Stand up and fight: a Munster win for the ages

rugby27 May 2023 19:06| © SuperSport
By:Brenden Nel
© Backpage Pix

If you ever get the chance to chat to any Munster fan around the bars of Limerick, chances are they will regale you with a tale of Munster’s finest hour..

Until Saturday that would have been their famous 1978 win over the All Blacks where a small band of red warriors defeated the mighty men in black.

But in far away Cape Town on Saturday they wrote another tale, and while it may not ever replace the famous All Black victory, Munster’s legendary matches added another chapter of heroics against the odds.

In front of 56 334 fans that were draped in blue and were heavily in favour of the home side, Munster produced a performance that was worthy of the name champions. Where some teams were to fall in the cacophony of the local noise, they grew into giants.

Where so many teams have fallen to John Dobson’s side in the past on this same ground Munster stood firm. The record books show they are still the only side that the Stormers haven’t beaten.

The same side that ended a 22-match unbeaten run for the Stormers was the one that ended their dream of a second trophy in two years and another chance to make Cape Town smile.

Instead Graham Rowntree’s side were exceptional. They won every single battle on the field by a country mile.

For another famous day in Munster’s history they stood up to fight.


Thormond Park often belts out the tune to Stand up and Fight - the Munster song coined in legend that has become a staple part of the team’s brand.

Stand up and fight comes from the American Opera Carmen Jones, which tells the story of a woman and a boxer - a tale of a fatal attraction which is based on Carmen.

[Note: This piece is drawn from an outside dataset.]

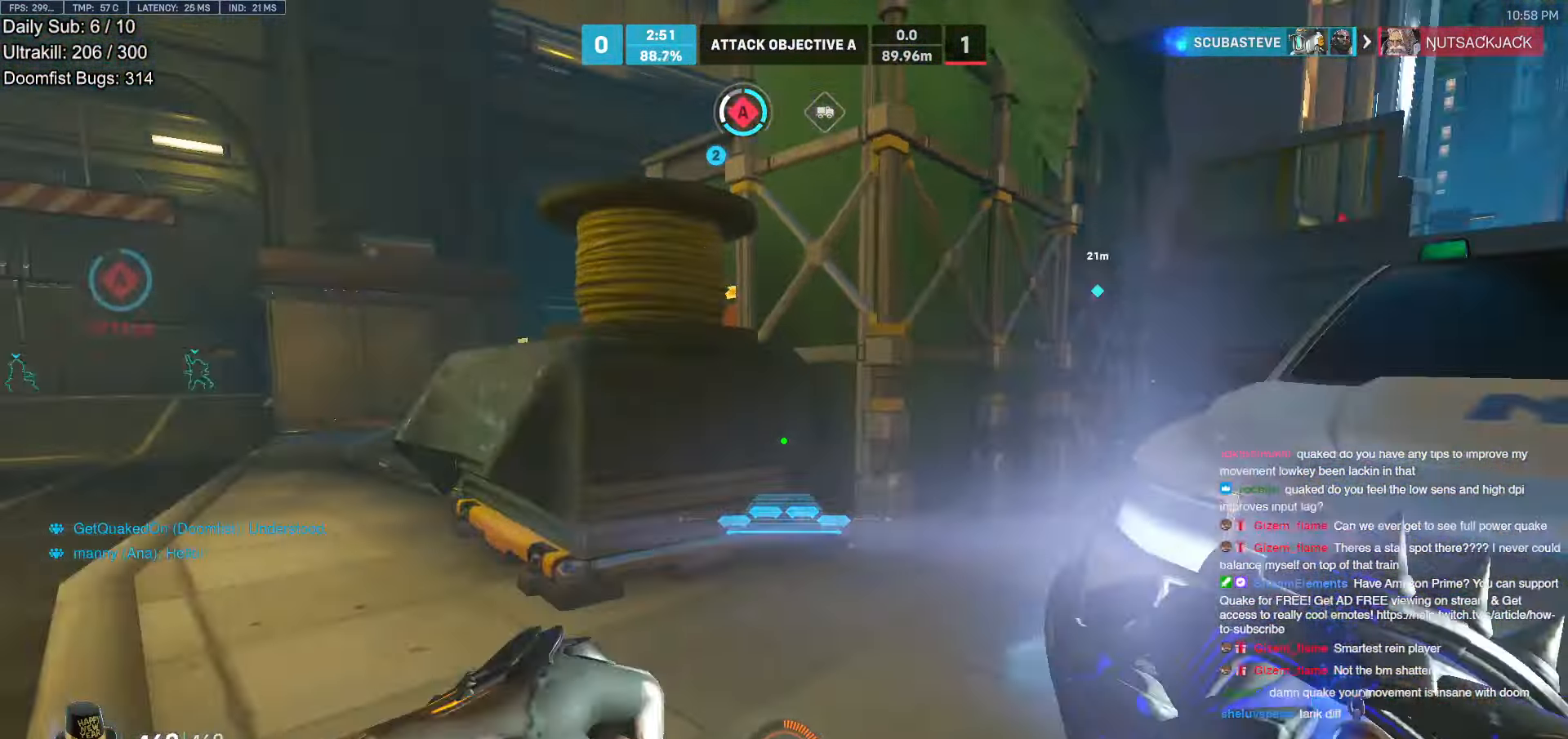
{"keys": ["a", "w"], "mouse": ["right"], "events": []}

And it fits Munster to a tee.

For an outsider it may be difficult to understand, but Munster are a team of battlers. A team that doesn’t lie down. A team that never goes away.

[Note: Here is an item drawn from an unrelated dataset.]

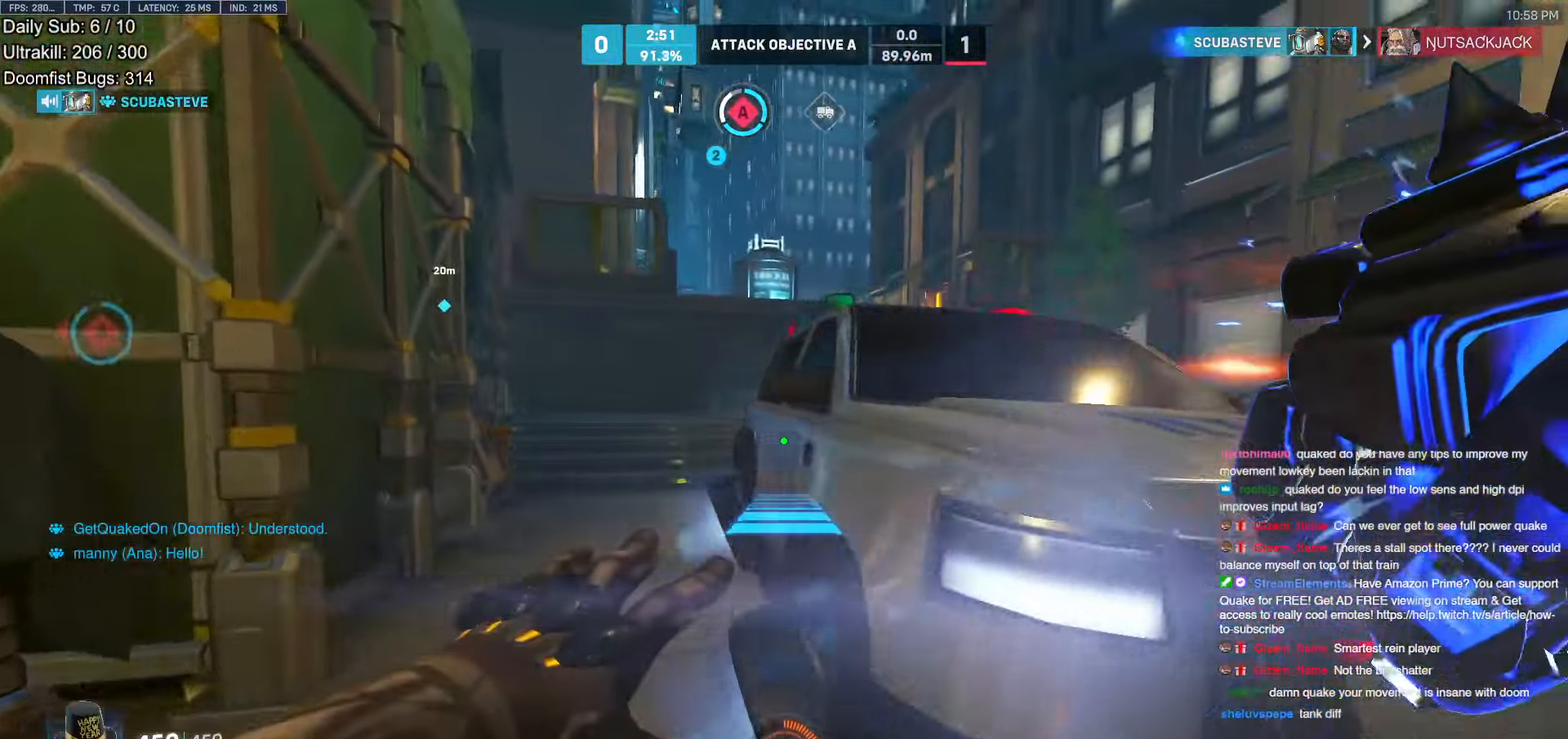
{"keys": ["a", "w"], "mouse": ["right"], "events": []}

And for Rowntree it was a personal triumph in his first year as head coach. A maiden win in an era where Munster’s neighbours had dominated so much. For the next year at least, it won’t be Dublin with the bragging rights.

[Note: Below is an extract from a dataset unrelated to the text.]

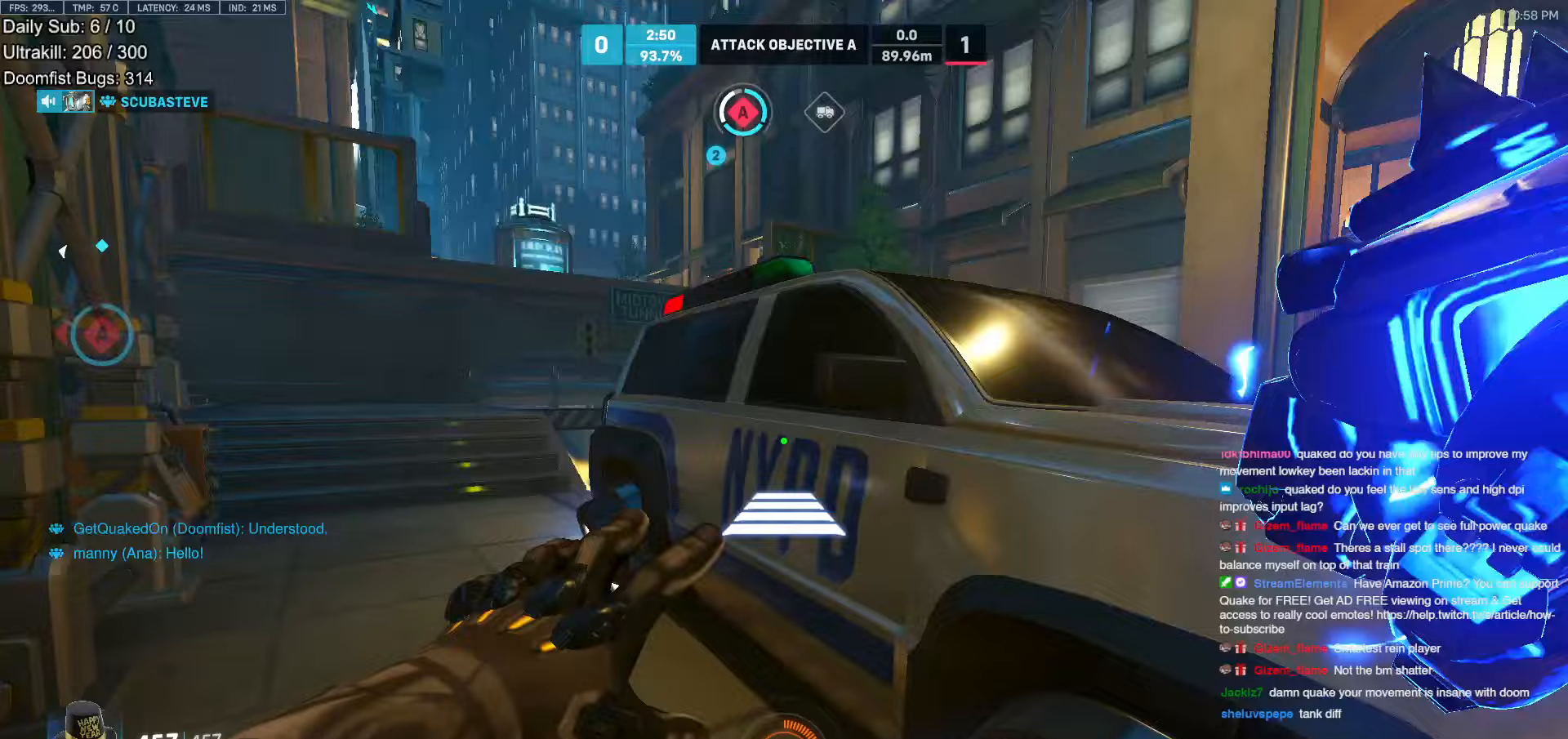
{"keys": ["w"], "mouse": [], "events": [[217, "space", "down"], [317, "a", "up"], [317, "mouse_right", "up"], [317, "space", "up"]]}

Stand up and Fight puts it well. For anyone who saw Munster’s performance on Saturday they will ring a bell.

I got a trainer man who taught me all I know.

Sure feels good to have him in my corner,

Hear his voice a-whisp’rin’ low:

“Big boy, remember, You must remember

Stand up and fight until you hear the bell,

Stand toe to toe, Trade blow for blow,

Keep punchin’ till you make yer punches tell,

Show that crowd what ya know!

Until you hear that bell, That final bell,

Stand up and fight like hell!”


On Saturday Munster stood up and fought. For their province, for their teammates. They fought like hell.

They put the crowd out of their heads, and they took on the Stormers in their own backyard.

The stats of the game will tell a tale of 55 per cent possession and virtually the same in territory. It will tell a story of domination - both in the physical battle and the aerial one.

It will tell a story of a team that defied the odds and won six consecutive games away from home on their way to the final. A team that finished fifth and stunned the United Rugby Championship.


One of the legends of the 1978 win was told by Alan English in the book Stand Up and Fight that tells the story of the famous victory.

“More than 100 000 people claimed to have watched the game, even though the ground could only hold 12 000.”

It didn’t seem like 5 000 fans had travelled to Cape Town as was claimed - team management put the number closer to 2 000.

But anyone want to bet against a theory that by the time this victory sets in and is told across generations that number will multiply by thousands.

It was a massive night for the red army. A win that was built on everything that Munster stood for, and have missed for so long. Their first trophy since 2011.

And as their newest favourite Zombie by the Cranberries filled an emptying stadium left with only red jerseys they knew the wait was over.

This was a win for the ages. A win so famous it will go down in legend.

The day in Cape Town that Munster stood up and fought.